▸ WHAT THE EXERCISE ASKS
Copy out each of the lines below word for word, leaving every one unchanged.

Recorded data:
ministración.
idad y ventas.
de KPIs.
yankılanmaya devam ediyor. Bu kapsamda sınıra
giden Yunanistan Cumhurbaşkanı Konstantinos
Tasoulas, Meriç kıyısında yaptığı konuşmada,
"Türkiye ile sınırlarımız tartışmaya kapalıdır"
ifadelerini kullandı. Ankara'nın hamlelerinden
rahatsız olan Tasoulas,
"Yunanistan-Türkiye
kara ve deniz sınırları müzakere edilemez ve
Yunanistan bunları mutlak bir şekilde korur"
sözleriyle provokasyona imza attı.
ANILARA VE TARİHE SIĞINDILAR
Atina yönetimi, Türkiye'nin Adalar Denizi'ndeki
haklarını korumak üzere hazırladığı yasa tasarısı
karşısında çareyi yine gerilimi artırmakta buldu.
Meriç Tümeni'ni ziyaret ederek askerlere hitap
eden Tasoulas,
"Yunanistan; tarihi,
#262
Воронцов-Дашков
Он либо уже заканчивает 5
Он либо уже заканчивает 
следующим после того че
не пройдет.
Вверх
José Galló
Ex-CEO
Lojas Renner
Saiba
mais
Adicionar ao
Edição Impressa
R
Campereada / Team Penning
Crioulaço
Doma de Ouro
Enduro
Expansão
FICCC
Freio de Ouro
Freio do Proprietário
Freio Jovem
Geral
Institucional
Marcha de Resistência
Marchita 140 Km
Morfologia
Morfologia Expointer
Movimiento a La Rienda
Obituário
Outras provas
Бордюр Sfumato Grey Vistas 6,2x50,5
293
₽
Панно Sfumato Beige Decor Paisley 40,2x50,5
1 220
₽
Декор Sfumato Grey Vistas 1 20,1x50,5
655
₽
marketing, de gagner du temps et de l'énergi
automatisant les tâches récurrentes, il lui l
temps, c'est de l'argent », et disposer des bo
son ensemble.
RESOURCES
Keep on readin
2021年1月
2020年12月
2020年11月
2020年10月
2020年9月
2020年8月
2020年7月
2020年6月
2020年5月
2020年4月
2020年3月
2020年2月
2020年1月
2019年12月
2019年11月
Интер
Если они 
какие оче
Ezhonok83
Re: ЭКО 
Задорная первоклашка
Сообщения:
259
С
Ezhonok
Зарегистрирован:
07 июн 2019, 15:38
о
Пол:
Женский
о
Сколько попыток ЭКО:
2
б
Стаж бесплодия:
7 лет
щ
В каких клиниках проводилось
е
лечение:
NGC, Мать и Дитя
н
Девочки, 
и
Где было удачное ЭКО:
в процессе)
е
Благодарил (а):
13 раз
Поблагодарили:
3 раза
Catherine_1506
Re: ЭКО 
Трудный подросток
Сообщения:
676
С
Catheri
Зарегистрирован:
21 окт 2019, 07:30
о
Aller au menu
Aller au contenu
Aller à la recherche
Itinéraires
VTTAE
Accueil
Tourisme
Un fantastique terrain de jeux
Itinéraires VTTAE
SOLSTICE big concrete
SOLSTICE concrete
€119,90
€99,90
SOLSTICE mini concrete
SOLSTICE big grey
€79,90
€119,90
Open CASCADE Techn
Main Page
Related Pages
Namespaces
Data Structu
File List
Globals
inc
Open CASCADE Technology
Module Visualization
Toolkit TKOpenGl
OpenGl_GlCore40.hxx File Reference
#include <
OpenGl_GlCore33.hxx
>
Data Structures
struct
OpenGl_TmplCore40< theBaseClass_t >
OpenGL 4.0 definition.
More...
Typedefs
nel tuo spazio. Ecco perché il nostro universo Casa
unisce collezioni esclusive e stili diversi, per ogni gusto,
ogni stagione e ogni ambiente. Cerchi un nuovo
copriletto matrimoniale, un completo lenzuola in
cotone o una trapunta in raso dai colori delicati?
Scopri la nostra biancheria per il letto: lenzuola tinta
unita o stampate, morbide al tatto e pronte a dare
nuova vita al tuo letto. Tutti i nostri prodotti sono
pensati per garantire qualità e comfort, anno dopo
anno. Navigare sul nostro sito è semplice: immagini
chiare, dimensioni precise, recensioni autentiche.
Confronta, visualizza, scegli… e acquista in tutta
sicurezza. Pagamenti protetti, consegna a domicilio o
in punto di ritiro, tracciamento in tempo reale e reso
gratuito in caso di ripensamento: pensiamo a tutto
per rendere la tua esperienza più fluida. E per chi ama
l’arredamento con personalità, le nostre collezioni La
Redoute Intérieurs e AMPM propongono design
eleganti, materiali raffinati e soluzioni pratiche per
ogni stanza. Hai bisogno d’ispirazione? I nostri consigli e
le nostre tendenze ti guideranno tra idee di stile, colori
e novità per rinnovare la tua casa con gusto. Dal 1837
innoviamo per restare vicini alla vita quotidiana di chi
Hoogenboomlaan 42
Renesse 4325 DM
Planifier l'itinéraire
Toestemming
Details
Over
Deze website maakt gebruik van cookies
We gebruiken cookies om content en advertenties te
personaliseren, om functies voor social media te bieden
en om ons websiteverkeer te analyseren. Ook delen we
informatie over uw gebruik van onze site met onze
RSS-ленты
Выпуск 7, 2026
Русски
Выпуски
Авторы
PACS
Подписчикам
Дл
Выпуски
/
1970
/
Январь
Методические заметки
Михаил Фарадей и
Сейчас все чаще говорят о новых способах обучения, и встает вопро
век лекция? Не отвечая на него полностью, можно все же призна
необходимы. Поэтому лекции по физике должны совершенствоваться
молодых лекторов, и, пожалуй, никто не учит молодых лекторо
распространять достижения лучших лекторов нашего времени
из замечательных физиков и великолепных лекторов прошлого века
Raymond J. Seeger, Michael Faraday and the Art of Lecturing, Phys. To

▸ YOUR RESPONSE
ministración.
idad y ventas.
de KPIs.
yankılanmaya devam ediyor. Bu kapsamda sınıra
giden Yunanistan Cumhurbaşkanı Konstantinos
Tasoulas, Meriç kıyısında yaptığı konuşmada,
"Türkiye ile sınırlarımız tartışmaya kapalıdır"
ifadelerini kullandı. Ankara'nın hamlelerinden
rahatsız olan Tasoulas,
"Yunanistan-Türkiye
kara ve deniz sınırları müzakere edilemez ve
Yunanistan bunları mutlak bir şekilde korur"
sözleriyle provokasyona imza attı.
ANILARA VE TARİHE SIĞINDILAR
Atina yönetimi, Türkiye'nin Adalar Denizi'ndeki
haklarını korumak üzere hazırladığı yasa tasarısı
karşısında çareyi yine gerilimi artırmakta buldu.
Meriç Tümeni'ni ziyaret ederek askerlere hitap
eden Tasoulas,
"Yunanistan; tarihi,
#262
Воронцов-Дашков
Он либо уже заканчивает 5
Он либо уже заканчивает 
следующим после того че
не пройдет.
Вверх
José Galló
Ex-CEO
Lojas Renner
Saiba
mais
Adicionar ao
Edição Impressa
R
Campereada / Team Penning
Crioulaço
Doma de Ouro
Enduro
Expansão
FICCC
Freio de Ouro
Freio do Proprietário
Freio Jovem
Geral
Institucional
Marcha de Resistência
Marchita 140 Km
Morfologia
Morfologia Expointer
Movimiento a La Rienda
Obituário
Outras provas
Бордюр Sfumato Grey Vistas 6,2x50,5
293
₽
Панно Sfumato Beige Decor Paisley 40,2x50,5
1 220
₽
Декор Sfumato Grey Vistas 1 20,1x50,5
655
₽
marketing, de gagner du temps et de l'énergi
automatisant les tâches récurrentes, il lui l
temps, c'est de l'argent », et disposer des bo
son ensemble.
RESOURCES
Keep on readin
2021年1月
2020年12月
2020年11月
2020年10月
2020年9月
2020年8月
2020年7月
2020年6月
2020年5月
2020年4月
2020年3月
2020年2月
2020年1月
2019年12月
2019年11月
Интер
Если они 
какие оче
Ezhonok83
Re: ЭКО 
Задорная первоклашка
Сообщения:
259
С
Ezhonok
Зарегистрирован:
07 июн 2019, 15:38
о
Пол:
Женский
о
Сколько попыток ЭКО:
2
б
Стаж бесплодия:
7 лет
щ
В каких клиниках проводилось
е
лечение:
NGC, Мать и Дитя
н
Девочки, 
и
Где было удачное ЭКО:
в процессе)
е
Благодарил (а):
13 раз
Поблагодарили:
3 раза
Catherine_1506
Re: ЭКО 
Трудный подросток
Сообщения:
676
С
Catheri
Зарегистрирован:
21 окт 2019, 07:30
о
Aller au menu
Aller au contenu
Aller à la recherche
Itinéraires
VTTAE
Accueil
Tourisme
Un fantastique terrain de jeux
Itinéraires VTTAE
SOLSTICE big concrete
SOLSTICE concrete
€119,90
€99,90
SOLSTICE mini concrete
SOLSTICE big grey
€79,90
€119,90
Open CASCADE Techn
Main Page
Related Pages
Namespaces
Data Structu
File List
Globals
inc
Open CASCADE Technology
Module Visualization
Toolkit TKOpenGl
OpenGl_GlCore40.hxx File Reference
#include <
OpenGl_GlCore33.hxx
>
Data Structures
struct
OpenGl_TmplCore40< theBaseClass_t >
OpenGL 4.0 definition.
More...
Typedefs
nel tuo spazio. Ecco perché il nostro universo Casa
unisce collezioni esclusive e stili diversi, per ogni gusto,
ogni stagione e ogni ambiente. Cerchi un nuovo
copriletto matrimoniale, un completo lenzuola in
cotone o una trapunta in raso dai colori delicati?
Scopri la nostra biancheria per il letto: lenzuola tinta
unita o stampate, morbide al tatto e pronte a dare
nuova vita al tuo letto. Tutti i nostri prodotti sono
pensati per garantire qualità e comfort, anno dopo
anno. Navigare sul nostro sito è semplice: immagini
chiare, dimensioni precise, recensioni autentiche.
Confronta, visualizza, scegli… e acquista in tutta
sicurezza. Pagamenti protetti, consegna a domicilio o
in punto di ritiro, tracciamento in tempo reale e reso
gratuito in caso di ripensamento: pensiamo a tutto
per rendere la tua esperienza più fluida. E per chi ama
l’arredamento con personalità, le nostre collezioni La
Redoute Intérieurs e AMPM propongono design
eleganti, materiali raffinati e soluzioni pratiche per
ogni stanza. Hai bisogno d’ispirazione? I nostri consigli e
le nostre tendenze ti guideranno tra idee di stile, colori
e novità per rinnovare la tua casa con gusto. Dal 1837
innoviamo per restare vicini alla vita quotidiana di chi
Hoogenboomlaan 42
Renesse 4325 DM
Planifier l'itinéraire
Toestemming
Details
Over
Deze website maakt gebruik van cookies
We gebruiken cookies om content en advertenties te
personaliseren, om functies voor social media te bieden
en om ons websiteverkeer te analyseren. Ook delen we
informatie over uw gebruik van onze site met onze
RSS-ленты
Выпуск 7, 2026
Русски
Выпуски
Авторы
PACS
Подписчикам
Дл
Выпуски
/
1970
/
Январь
Методические заметки
Михаил Фарадей и
Сейчас все чаще говорят о новых способах обучения, и встает вопро
век лекция? Не отвечая на него полностью, можно все же призна
необходимы. Поэтому лекции по физике должны совершенствоваться
молодых лекторов, и, пожалуй, никто не учит молодых лекторо
распространять достижения лучших лекторов нашего времени
из замечательных физиков и великолепных лекторов прошлого века
Raymond J. Seeger, Michael Faraday and the Art of Lecturing, Phys. To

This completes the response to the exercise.